Although the bodies were charred, the army fatigues in which they had been clothed were mysteriously intact. Most bodies had torture marks on them. One body was headless.
State Chief Minister Farooq Abdullah ordered DNA testing to ascertain their identities. But that plan came under a cloud when two forensic laboratories said the DNA samples of the dead men's relatives had been tampered with.
"In one case, blood samples were said to belong to the mother and daughter of one victim. But not only were the samples male in origin, but both belonged to the same man," a senior scientist of Central Forensic Science Laboratory in Calcutta said this week.
An investigation by the Times of India newspaper revealed that in three cases the samples of women relatives were found to have been collected from men. Samples of another woman relative contained DNA of two individuals.
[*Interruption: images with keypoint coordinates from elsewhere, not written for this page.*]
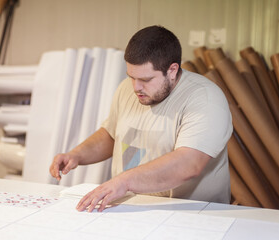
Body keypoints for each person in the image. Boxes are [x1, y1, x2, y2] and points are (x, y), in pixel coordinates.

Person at [49, 25, 233, 212]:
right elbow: (111, 135)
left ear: (172, 70)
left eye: (146, 80)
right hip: (134, 209)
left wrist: (125, 181)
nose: (136, 87)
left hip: (193, 214)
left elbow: (189, 163)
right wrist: (77, 155)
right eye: (131, 77)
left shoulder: (205, 98)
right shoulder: (127, 89)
The government suspended the doctors who had collected the samples, and a new team, headed by a senior police officer, collected blood samples in April this year.
On July 16, Mr. Abdullah announced the DNA test results to the state legislative assembly in Srinagar, saying the report established that the dead men were "not foreign terrorists, as contended by the forces, but innocent civilians."
He said the federal Central Bureau of Investigation would probe the DNA tests, the guilty would be punished, and relatives of the victims would be compensated.
But Mr. Khan's wife said nothing could compensate for the loss of her husband.
Waco, and all that stuff...
Thanks for the ping, and the facts.
Truth matters.
Every ethnic/religious/linguistic group in India has legitimate grievances against someone.
I guess you are the kind that posts false reports and promptly scamper underground!